Só que o seu acompanhante não sabia organizar as ideias tão bem. Confundia assuntos e repetia os mesmo várias vezes. Ele devia ter seus mais de sessenta e cinco anos.
Anahí só aceitou o convite por já conhecê-lo e saber que seria apenas uma noite regada de histórias da juventude de alguém solitário.

Pensar nele a fez fazer uma breve autorreflexão.
Começara nesta vida aos dezesseis anos, e hoje com vinte e sete tudo era bem mais rotineiro. Era um emprego com suas vantagens, a começar pelos agrados que ganhava e que a mantinham sempre bem apresentável e luxuosa. Mas era só mais um emprego. Monótono e indispensável.

Depois da função cumprida, o cliente ordenou para que fosse deixada em sua casa por um dos seus motoristas. Mas como tática, ela sempre pedia que eles a deixassem próximo de um endereço onde o seu carro ficava estacionado.
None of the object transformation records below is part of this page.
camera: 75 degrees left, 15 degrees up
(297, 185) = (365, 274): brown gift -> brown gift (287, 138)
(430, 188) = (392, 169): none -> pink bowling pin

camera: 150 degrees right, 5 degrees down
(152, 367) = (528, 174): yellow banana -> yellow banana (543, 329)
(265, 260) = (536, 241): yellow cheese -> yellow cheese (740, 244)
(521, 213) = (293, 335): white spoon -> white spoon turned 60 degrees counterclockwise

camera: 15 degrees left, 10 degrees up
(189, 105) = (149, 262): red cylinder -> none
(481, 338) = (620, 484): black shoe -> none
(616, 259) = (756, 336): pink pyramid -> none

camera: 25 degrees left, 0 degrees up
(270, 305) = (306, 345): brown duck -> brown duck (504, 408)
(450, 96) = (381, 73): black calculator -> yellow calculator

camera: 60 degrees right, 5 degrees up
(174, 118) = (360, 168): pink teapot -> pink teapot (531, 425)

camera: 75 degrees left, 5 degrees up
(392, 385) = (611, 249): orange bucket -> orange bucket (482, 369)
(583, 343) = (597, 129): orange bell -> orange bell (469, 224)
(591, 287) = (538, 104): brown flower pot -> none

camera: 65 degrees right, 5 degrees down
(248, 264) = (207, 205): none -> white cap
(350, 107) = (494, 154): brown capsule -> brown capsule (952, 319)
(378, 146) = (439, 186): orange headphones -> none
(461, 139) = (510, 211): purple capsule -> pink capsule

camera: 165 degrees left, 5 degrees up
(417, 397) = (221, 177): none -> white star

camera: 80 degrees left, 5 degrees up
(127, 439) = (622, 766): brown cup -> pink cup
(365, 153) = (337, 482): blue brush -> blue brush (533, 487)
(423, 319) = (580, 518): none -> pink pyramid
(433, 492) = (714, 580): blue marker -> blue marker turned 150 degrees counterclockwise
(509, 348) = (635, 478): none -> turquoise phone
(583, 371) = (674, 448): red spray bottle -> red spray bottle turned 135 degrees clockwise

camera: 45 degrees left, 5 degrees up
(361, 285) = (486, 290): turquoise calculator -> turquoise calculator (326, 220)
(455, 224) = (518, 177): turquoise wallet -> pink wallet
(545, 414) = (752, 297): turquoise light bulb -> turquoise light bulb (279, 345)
De lá ela saia em rumo da sua verdadeira casa. Aqueles homens não podiam saber o seu endereço verdadeiro ou seus dias provavelmente seriam desagradáveis. Como campainhas tocando no meio noite.

Eram exatas três da manhã, Anahí entrou devagar dentro do imóvel com todo o cuidado para não acordar Dulce. Ali não era tão pequeno quanto Lessa fez parecer, o apartamento era bem arrumado e tinha móveis de boa qualidade, e designer. A calefação funcionava divinamente, a cozinha era acoplada com a sala, divididas por um firme balcão de mármore e as paredes em tom neutro mantinham um ambiente calmo.
Às vezes era duro pensar que aquele era o único lugar de todos em que ela se sentia apenas Anahí, a garota do interior. Sem maquiagens, poucas roupas cheias de brilho ou homens cercando-a como gaviões.

Automaticamente ela andou até a varanda, apertou mais contra o corpo o casaco que usava, checando as luvas, e se firmou com os cotovelos na beirada. A neve da estação de inverno era encantadora. Quem não gostava dos flocos gelados? Era impossível não se deixar cativar, nem mesmo os corações gelados e duros como o dela resistiam. Era bom estar sozinha. As horas se passaram e a mulher nem se permitiu adormecer, seus olhos pareciam esgotados, porém, com uma insônia perturbadora.